Truth be told thanks to the song by Jim Croce that’s about all most of us know about Jeremiah. For 2500 years he’s been trying unsuccessfully to get us to look up and pay attention to how we’ve lost our way. And for 2500 years, well, we’ve had other things to worry about besides Jeremiah’s antics. He’s the great reminder that we are much more invested in keeping things the way they are than in looking up and seeing what more might be possible.
Jeremiah gave his whole self to his call of taking in and taking on the heartbreak of his time that has such echoes of our own – environmental catastrophe, neglect of the most vulnerable and a cascade of bad prophet imitators who are making life miserable for others. He did his best, tried everything he could, pulled out all the stops to get his people to see beyond their short term interests including eating bad figs, refusing to get married, making and breaking a beautiful pot, burying his swim suit.
All of it, an attempt to get us to look up to see each other, remember who we are and are called to be. He had a wonderful image of our human possibility – a great parade of all of us led by the blind and lame and pregnant women.
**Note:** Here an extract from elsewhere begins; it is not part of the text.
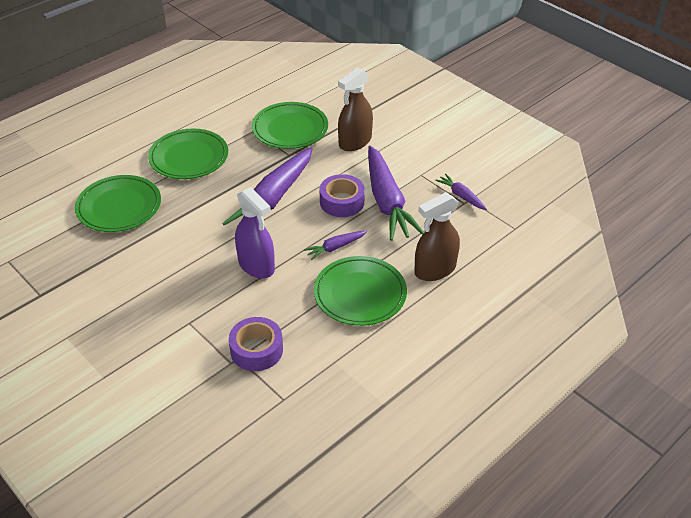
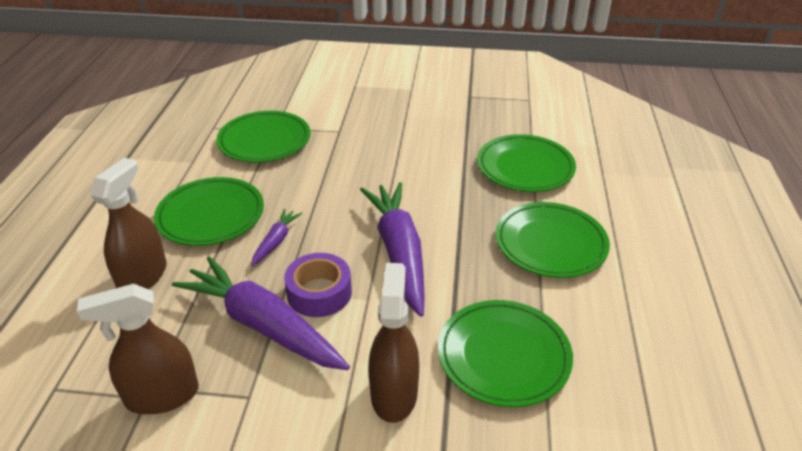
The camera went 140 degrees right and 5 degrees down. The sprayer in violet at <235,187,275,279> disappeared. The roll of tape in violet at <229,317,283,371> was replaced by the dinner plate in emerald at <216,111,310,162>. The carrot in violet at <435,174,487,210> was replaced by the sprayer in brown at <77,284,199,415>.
I love the ending of Jeremiah. Everything Jeremiah said would happen, has happened. The Babylonian Empire overran tiny Judea, destroyed the temple, took the king away in chains to Babylon. It’s now a generation later and there’s a new king in Israel (still languishing in jail like the last king) and a new king of Babylon. The King of Babylon releases the King of Israel from prison and invites him to sit at his table each night and cares for his daily needs. Two enemies sit down together and discover each other which gives me hope for the rest of us.
Last Saturday I officiated at my first wedding in the last 19 months. Cooper, 4, and Connor, 2, were the ring bearers. They started out down the aisle with Cooper holding Connor in a neck brace stumbling along together. When their Dad opened his arms for them to come, Cooper ran down the aisle leaving poor Connor stumbling out to find comfort in his mom’s arms.
“Cooper you forgot Connor,” his Dad said.
Cooper looked back and went back down the aisle to find Connor.
This time he tried holding Connor around the waist but Connor walked too fast and Connor tumbled to the ground.
Cooper stopped, turned around. Came back, held out his hand and together hand in hand they found their way down the aisle.
If you walk ahead of me I may not follow. If you walk behind me I may not lead. But if you walk beside me, together we might yet find a new way home.